NAFTA agreement to boost investment in Mexico by 25% in some sectors

11 September 2018 3 min. read

If the United States, Canada and Mexico come to an agreement in the coming days, weeks or months over the revised North American Free Trade Deal, Mexico stands to benefit significantly from increased investment. The stakes however are high, as 30% of Mexican exports could be subject to US tariffs according to Lyman Daniels, president of CBRE Mexico.

The trilateral NAFTA agreement has been a source of contention and mystery within North America since the election of President Donald Trump. The US President took the free trade agreement off the chopping board last month, agreeing to renegotiate rather than drop the axe. However, the President’s initiative is to have the deal signed and sealed by the time ALMO steps into office in Mexico DF. 

The US position has been aggressive from the start. Demanding that the Mexicans and the Canadians fall into line, Trump said that an agreement will only be reached if its “totally on our terms”. For the Mexicans, this means giving concessions on the auto-industry in terms of parts, manufacturing and wages – all intending to increase trade for the US. 

A deal was reached last week between Mexico and the US with the threat of leaving Canada out in the cold. The revamped trade deal – if it goes ahead without the US’s northern neighbour – would see the US keep its initial FTA with Canada whilst establishing a new bilateral trade agreement with Mexico. For the Mexicans, this would mean tariffs being established on roughly 10% of their trade with Canada. 

“There are things that we don’t control, particularly the political relationship between Canada and the U.S., and we definitely don’t want to expose Mexico to the uncertainty of not having a deal,” said Luis Videgaray Caso, Mexico’s foreign minister in response to the dispute. “Not having a trade agreement with the U.S., that’s a substantial risk to the Mexican economy. Literally millions of jobs in Mexico depend on access to the U.S. market.”

On the other hand, if the trilateral agreement is reached then there will be an air of clarity surrounding Mexico, including a period of reactive planning and investments driven by the stability of a trade agenda. The policies of the incoming Mexican government will not be juxtaposed by, but driven through the renegotiation. 

NAFTA agreement to boost investment in Mexico by 25% in some sectors

“It will be more a moment of planning than of caution, since we remember how the investments which were stopped were those made in a medium to long term horizon, and of course, a greater certainty and clarity of the new policies of the new government.

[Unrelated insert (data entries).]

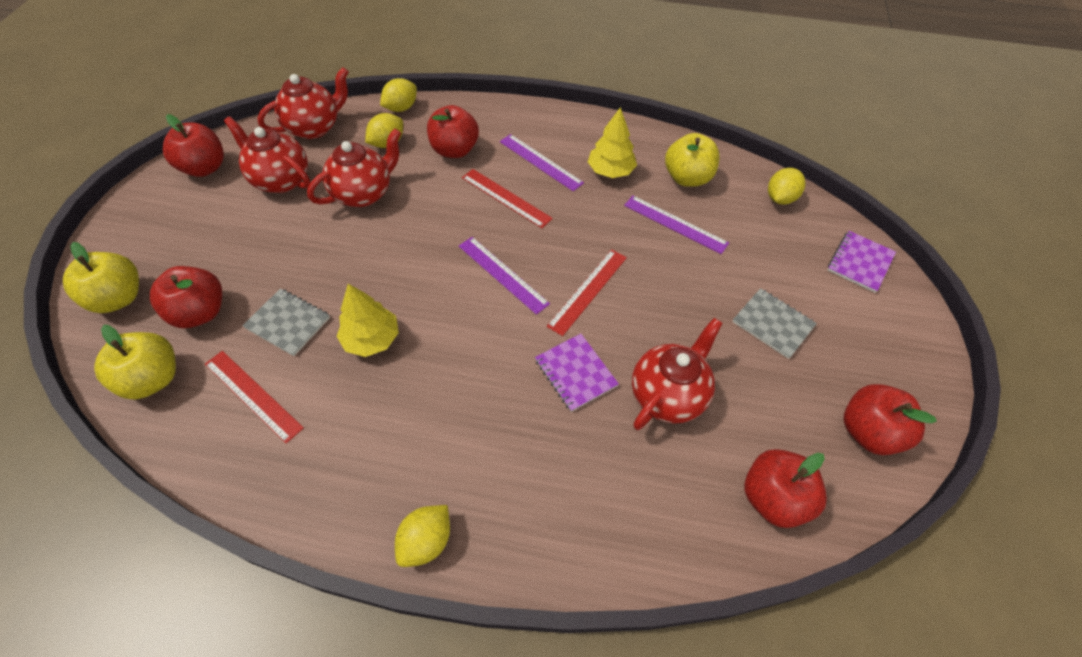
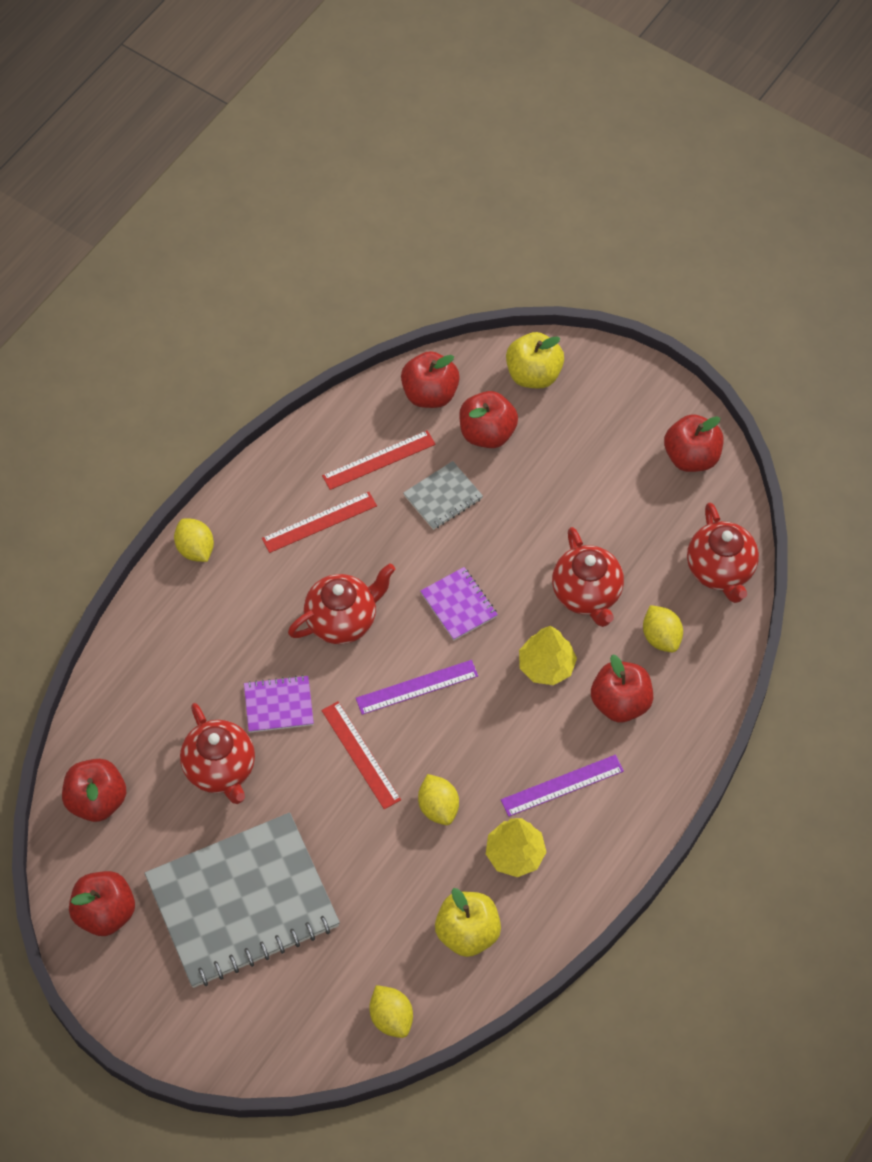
camera: 115 degrees right, 5 degrees up
(153, 379) = (430, 394): yellow apple -> red apple
(281, 180) = (642, 522): red teapot -> red teapot (342, 620)
(372, 339) = (393, 557): yellow tree -> yellow tree (546, 666)
(401, 108) = (722, 668): yellow lemon -> yellow lemon (438, 807)
(506, 198) = (520, 728): red ruler -> red ruler (319, 522)
(675, 224) = (406, 881): purple ruler -> none
(773, 324) = (242, 903): grey notebook -> grey notebook, size x2.33
(860, 262) = (268, 1041): purple notebook -> purple notebook (459, 605)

They would encourage investment,” said Lyman Daniels, president of CBRE Mexico.

CBRE Mexico is a real estate and investment consulting firm which is headquartered in Los Angeles but operates globally. The firm has offices scattered across Latin America and the Caribbean including in Mexico City. The consulting firm featured in Expansión Magazine’s 500 Most Important Mexican Businesses last year. 

Daniels said that the economic impact of a favorable treaty is very positive and sends a message of optimism between Mexico and the United States to the market. In a sense, when the world is grappling with an impending trade war, it makes good business sense for all. “We could see in the following year an increase of up to 25% in the number of companies making new expansions and investments,” said Daniels in reference to the real estate market. 

In the north of the country – where projects stopped due to market volatility and uncertainty over the deal – Daniels contends that investment could boom by up to 40%. He states that this is an enormous opportunity which will need government investment as well as support for innovation and development. He argues that Mexico must play its cards right to ensure stability in its own economy and of the benefits of a returning manufacturing industry.

“Another key aspect of the signal change in the market is that the manufacturing industry could resume its role as an engine of industrial real estate demand the following year, a place that the logistics industry took over the entire period of NAFTA negotiation. Distribution as well, without doubt, confidence is renewed and that drives the two segments that were most affected by the uncertainty,” concludes Daniels.